## Task brief:
Count the lines in the items below that contain the string "Example", treating uppercase and lowercase letters as distinct, and reply with only that number.
____________
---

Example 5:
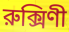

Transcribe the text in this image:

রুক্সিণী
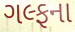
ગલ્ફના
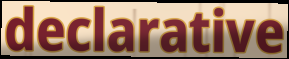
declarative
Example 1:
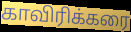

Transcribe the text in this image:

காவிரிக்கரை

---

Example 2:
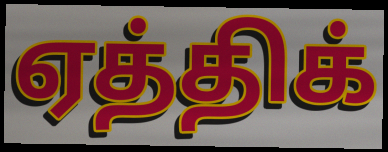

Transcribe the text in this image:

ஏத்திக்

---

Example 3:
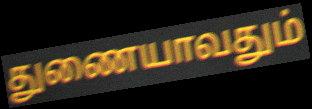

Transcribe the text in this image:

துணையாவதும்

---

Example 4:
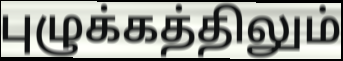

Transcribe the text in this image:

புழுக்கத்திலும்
____________
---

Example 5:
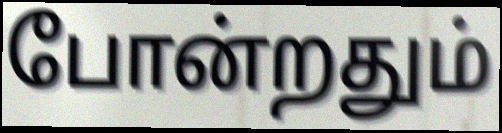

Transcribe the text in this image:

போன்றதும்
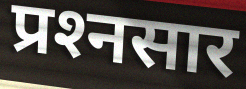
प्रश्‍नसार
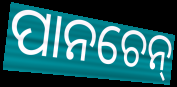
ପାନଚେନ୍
____________
## Response for this exercise:
6